I prefer pipe organs in churches :D

Our church has a fairly live acoustic, not one that has a purposely dead acoustic in order to control all sound through a PA. Whenever a guitar is used it barely needs amplification the sound carries so well.

15

When we bought the acoustic set and built the plexiglass structure, I tried to stop them. I came from a band that had the Roland digital kit. It was the solution. However...The drummers got their way. Unfortanetly, now everyone suffers for the poor decision.

16

Proteus...I agree with all of your points.

18

Tavo, as long as you used real cymbals the Rolands are decent. You are forgiven!

If a drummer is disciplined with dynamics (I really try!) you can get away with a really warm sounding acoustic kit in church. I bought a 1970's Slingerland kit for our church with a 24" X 14" 5 ply bass drum, an 12" X 8" 3 ply tom and a 16" X 16" 3 ply floor tom and it sounds crisp and fat. You don't want a drum kit with big old 80's style power toms and Remo pinstripe heads. Acoustic drums for a church setting should deliver more of an open, airy jazz or pop rock tone.

I think it is unfortunate that many church drummers are asked to play electronic drums because they are unable to play well at lower volumes. It took me a while because as a drummer you have to feel the music and it's hard to really lay in to the groove if you have to play lighter than your used to. I most often use brushes for all the worship songs and lighter sticks for the opening and closing songs. Our band uses acoustic guitars, an electric bass and an acoustic piano for the church services and only pulls out the electric guitars for special shows. So far nobody has told me I play too loud at a service.

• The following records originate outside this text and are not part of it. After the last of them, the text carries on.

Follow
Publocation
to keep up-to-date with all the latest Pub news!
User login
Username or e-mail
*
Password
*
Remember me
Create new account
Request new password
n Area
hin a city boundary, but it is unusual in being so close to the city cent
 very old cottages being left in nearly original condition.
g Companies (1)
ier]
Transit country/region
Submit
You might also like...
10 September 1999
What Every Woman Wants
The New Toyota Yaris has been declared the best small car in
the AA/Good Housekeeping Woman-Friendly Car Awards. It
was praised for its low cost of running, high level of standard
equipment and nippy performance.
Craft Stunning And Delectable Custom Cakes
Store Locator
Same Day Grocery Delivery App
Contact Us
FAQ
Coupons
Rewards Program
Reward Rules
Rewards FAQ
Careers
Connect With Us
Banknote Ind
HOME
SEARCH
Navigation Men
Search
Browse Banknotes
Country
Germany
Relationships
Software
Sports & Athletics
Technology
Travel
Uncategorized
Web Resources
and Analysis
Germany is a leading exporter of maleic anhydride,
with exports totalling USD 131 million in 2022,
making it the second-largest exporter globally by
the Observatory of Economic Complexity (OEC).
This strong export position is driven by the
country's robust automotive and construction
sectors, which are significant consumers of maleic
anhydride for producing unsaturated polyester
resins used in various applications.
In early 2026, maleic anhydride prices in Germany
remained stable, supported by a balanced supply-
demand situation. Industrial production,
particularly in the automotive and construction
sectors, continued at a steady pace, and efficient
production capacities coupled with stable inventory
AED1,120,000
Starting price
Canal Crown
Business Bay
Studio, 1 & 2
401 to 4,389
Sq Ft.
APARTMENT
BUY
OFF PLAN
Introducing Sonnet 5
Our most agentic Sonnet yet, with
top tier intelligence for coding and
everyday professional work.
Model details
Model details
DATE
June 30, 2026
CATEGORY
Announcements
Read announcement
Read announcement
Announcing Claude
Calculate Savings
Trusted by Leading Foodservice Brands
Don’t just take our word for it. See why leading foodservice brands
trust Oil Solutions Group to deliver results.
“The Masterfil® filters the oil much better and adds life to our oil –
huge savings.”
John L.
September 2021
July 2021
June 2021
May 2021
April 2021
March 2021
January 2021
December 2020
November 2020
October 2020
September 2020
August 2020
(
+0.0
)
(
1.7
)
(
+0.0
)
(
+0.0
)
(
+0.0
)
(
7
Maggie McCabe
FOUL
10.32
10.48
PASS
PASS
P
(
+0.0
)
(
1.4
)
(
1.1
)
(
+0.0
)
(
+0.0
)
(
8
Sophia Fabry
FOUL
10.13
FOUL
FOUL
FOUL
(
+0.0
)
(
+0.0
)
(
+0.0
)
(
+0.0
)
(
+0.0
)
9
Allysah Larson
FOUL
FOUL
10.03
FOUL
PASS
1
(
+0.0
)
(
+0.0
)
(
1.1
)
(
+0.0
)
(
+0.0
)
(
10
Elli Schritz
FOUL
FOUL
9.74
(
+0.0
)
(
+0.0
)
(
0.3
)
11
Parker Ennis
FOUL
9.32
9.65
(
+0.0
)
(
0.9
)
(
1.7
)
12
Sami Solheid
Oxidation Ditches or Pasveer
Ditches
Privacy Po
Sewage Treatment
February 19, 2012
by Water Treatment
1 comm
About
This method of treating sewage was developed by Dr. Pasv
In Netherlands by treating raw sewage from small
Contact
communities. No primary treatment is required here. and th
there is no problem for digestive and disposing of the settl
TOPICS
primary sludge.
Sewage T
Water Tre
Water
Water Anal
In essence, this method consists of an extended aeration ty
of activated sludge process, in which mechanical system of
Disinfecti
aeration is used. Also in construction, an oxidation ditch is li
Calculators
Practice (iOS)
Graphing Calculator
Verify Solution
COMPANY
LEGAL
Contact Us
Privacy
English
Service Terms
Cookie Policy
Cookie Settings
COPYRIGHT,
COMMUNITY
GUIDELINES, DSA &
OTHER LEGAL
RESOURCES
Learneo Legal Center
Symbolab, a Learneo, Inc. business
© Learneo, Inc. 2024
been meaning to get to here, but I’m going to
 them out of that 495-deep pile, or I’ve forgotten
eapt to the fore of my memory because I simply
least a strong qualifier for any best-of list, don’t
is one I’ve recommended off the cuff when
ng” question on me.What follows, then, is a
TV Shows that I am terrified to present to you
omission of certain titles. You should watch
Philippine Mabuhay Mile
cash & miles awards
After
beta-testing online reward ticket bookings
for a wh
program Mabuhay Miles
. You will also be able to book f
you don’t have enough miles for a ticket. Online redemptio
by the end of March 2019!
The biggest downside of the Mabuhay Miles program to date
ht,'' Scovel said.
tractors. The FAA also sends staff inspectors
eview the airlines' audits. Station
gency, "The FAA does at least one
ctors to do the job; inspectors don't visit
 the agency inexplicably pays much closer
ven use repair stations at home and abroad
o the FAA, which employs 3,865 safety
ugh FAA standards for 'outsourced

Roland makes some great and versatile electronic drums today but most of the church services I've been to that use electronic drums the drums sound sterile because of what they end up running them through for amplification. Really good acoustic drums still produce the best tone.

The plexiglass issue is something else entirely. It's like building a wall between the instrument and the audience. The tone the audience hears is muffled and muddy. Only if you mic everything and run it through a good system does the plexiglass method work. If you're not going to mic anything you might as well just play bongos because the drums will sound terrible out front.